Au dîné nous nous apperçûmes tous de l’absence de sir Clément ; car, malgré la légèreté de sa conduite à mon égard, je dois avouer qu’il est de bonne société et d’un commerce agréable. Le capitaine sur-tout est désolé d’avoir perdu le compagnon de ses exploits ; il ne dit plus le mot. Madame Duval, au contraire, qui commence à reparoître en public, est enchantée de ne plus voir un de ses puissans antagonistes.

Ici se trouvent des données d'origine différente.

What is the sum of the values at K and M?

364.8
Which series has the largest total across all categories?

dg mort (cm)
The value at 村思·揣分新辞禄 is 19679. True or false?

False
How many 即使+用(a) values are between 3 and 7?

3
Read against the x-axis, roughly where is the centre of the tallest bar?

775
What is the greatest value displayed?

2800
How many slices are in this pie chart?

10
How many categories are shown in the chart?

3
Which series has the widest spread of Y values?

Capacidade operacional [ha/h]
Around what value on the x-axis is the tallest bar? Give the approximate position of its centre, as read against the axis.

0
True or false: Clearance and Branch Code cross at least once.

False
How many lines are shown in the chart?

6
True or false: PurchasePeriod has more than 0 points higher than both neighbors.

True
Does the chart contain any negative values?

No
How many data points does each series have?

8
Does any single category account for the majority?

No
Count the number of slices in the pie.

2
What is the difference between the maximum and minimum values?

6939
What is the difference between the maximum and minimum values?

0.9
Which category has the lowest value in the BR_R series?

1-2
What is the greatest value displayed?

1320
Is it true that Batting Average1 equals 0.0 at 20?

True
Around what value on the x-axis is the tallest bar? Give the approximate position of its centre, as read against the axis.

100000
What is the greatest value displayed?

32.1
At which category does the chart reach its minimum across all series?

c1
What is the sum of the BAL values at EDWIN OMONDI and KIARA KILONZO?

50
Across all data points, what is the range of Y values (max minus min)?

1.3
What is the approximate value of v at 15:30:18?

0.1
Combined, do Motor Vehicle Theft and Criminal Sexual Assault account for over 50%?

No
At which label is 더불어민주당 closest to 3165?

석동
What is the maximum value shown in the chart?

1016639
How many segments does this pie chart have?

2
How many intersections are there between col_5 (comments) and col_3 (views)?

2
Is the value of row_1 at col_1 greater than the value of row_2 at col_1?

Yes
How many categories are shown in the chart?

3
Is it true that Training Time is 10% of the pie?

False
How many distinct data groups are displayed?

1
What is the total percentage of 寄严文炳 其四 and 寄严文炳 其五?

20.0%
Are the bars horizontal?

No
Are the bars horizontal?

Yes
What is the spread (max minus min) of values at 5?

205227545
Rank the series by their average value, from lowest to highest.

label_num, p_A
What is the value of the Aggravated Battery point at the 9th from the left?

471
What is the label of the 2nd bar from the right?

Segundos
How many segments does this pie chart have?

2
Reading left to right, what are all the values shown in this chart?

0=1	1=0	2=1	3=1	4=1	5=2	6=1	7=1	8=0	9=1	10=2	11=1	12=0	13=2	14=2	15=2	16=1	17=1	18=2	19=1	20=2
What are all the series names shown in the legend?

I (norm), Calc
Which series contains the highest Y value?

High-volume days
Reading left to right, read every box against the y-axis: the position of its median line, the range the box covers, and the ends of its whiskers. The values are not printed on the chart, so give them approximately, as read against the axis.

On nous a rapporté l’argent que nous avions laissé en dépôt chez le fermier. Combien de peines et de soins il doit en avoir coûté au capitaine pour tramer cette entreprise scandaleuse ! Mais il court grand risque d’être découvert. Madame Duval a reçu ce matin une lettre de M. Dubois, et elle est fort intriguée de ce qu’il ne parle pas de son emprisonnement. Jusqu’ici elle s’imagine que son ami a ménagé ce silence, de peur que sa lettre ne fût interceptée.

Je n’ai pas trouvée une seule fois l’occasion de demander à sir Clément des nouvelles de mylord Orville ; il me semble qu’il en auroit bien pu dire un mot de son propre chef. Il est singulier aussi que madame Mirvan n’ait pas pensé à s’informer de ce cavalier, auquel elle a fait cependant une attention particulière.

Maintenant toutes mes idées se tournent involontairement vers cette réponse que nous attendons de Paris. La visite de sir Clément a du moins contribué à me distraire, dans un moment où j’avois besoin de dissiper mes chagrins, je dois donc lui savoir gré de ce qu’il a si bien pris son temps. Adieu, mon cher monsieur.